Data below:
· · · · · · ·
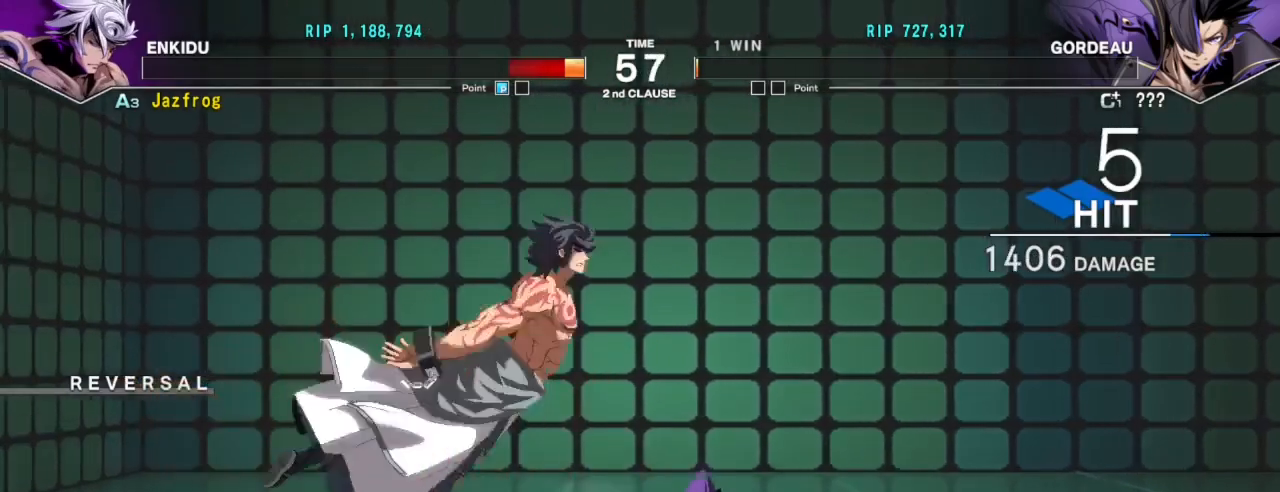
{"buttons": [], "left_stick": "center", "events": [[66, "left_stick", "left"], [133, "R1", "down"], [133, "TRIANGLE", "down"], [200, "SQUARE", "down"], [216, "left_stick", "center"], [250, "R1", "up"], [250, "TRIANGLE", "up"], [300, "SQUARE", "up"], [317, "R1", "down"], [333, "TRIANGLE", "down"], [383, "SQUARE", "down"], [417, "R1", "up"], [450, "TRIANGLE", "up"], [500, "SQUARE", "up"]]}
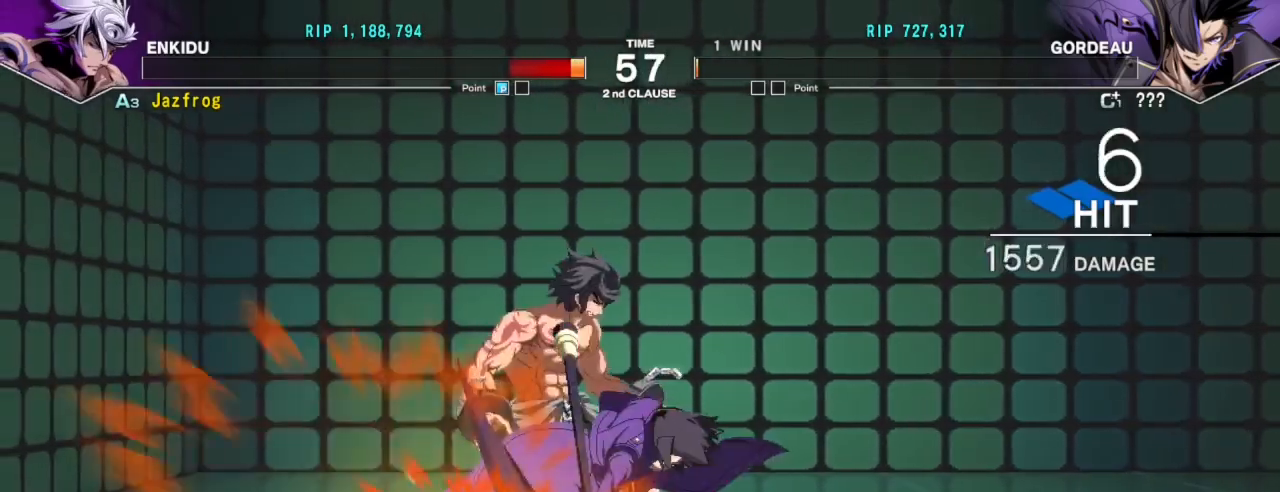
{"buttons": ["SQUARE", "TRIANGLE", "R1"], "left_stick": "center", "events": [[200, "R1", "down"], [200, "TRIANGLE", "down"], [234, "SQUARE", "down"], [317, "R1", "up"], [317, "TRIANGLE", "up"], [367, "SQUARE", "up"], [417, "R1", "down"], [417, "TRIANGLE", "down"], [484, "SQUARE", "down"]]}
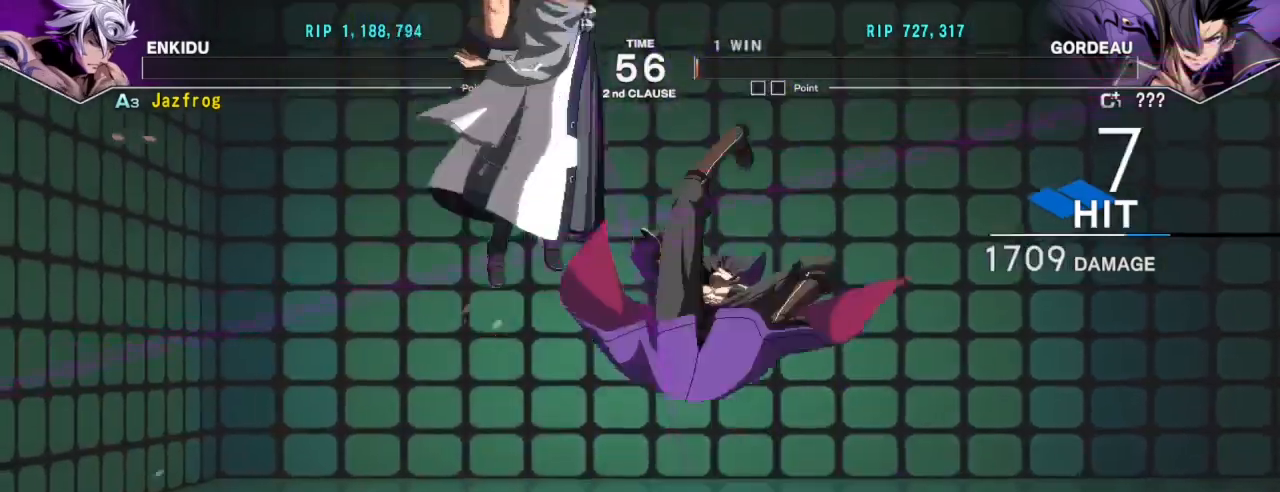
{"buttons": [], "left_stick": "center", "events": [[16, "R1", "up"], [16, "TRIANGLE", "up"], [83, "SQUARE", "up"], [116, "R1", "down"], [133, "TRIANGLE", "down"], [166, "SQUARE", "down"], [200, "R1", "up"], [200, "TRIANGLE", "up"], [267, "R1", "down"], [267, "SQUARE", "up"], [267, "TRIANGLE", "down"], [333, "SQUARE", "down"], [367, "R1", "up"], [383, "TRIANGLE", "up"], [433, "SQUARE", "up"]]}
· · · · · · ·
Problem to solve: All of the material is to be reproduced verbatim, pictures excluded.

Response:
{"buttons": [], "left_stick": "center", "events": [[66, "left_stick", "left"], [133, "R1", "down"], [133, "TRIANGLE", "down"], [200, "SQUARE", "down"], [216, "left_stick", "center"], [250, "R1", "up"], [250, "TRIANGLE", "up"], [300, "SQUARE", "up"], [317, "R1", "down"], [333, "TRIANGLE", "down"], [383, "SQUARE", "down"], [417, "R1", "up"], [450, "TRIANGLE", "up"], [500, "SQUARE", "up"]]}
{"buttons": ["SQUARE", "TRIANGLE", "R1"], "left_stick": "center", "events": [[200, "R1", "down"], [200, "TRIANGLE", "down"], [234, "SQUARE", "down"], [317, "R1", "up"], [317, "TRIANGLE", "up"], [367, "SQUARE", "up"], [417, "R1", "down"], [417, "TRIANGLE", "down"], [484, "SQUARE", "down"]]}
{"buttons": [], "left_stick": "center", "events": [[16, "R1", "up"], [16, "TRIANGLE", "up"], [83, "SQUARE", "up"], [116, "R1", "down"], [133, "TRIANGLE", "down"], [166, "SQUARE", "down"], [200, "R1", "up"], [200, "TRIANGLE", "up"], [267, "R1", "down"], [267, "SQUARE", "up"], [267, "TRIANGLE", "down"], [333, "SQUARE", "down"], [367, "R1", "up"], [383, "TRIANGLE", "up"], [433, "SQUARE", "up"]]}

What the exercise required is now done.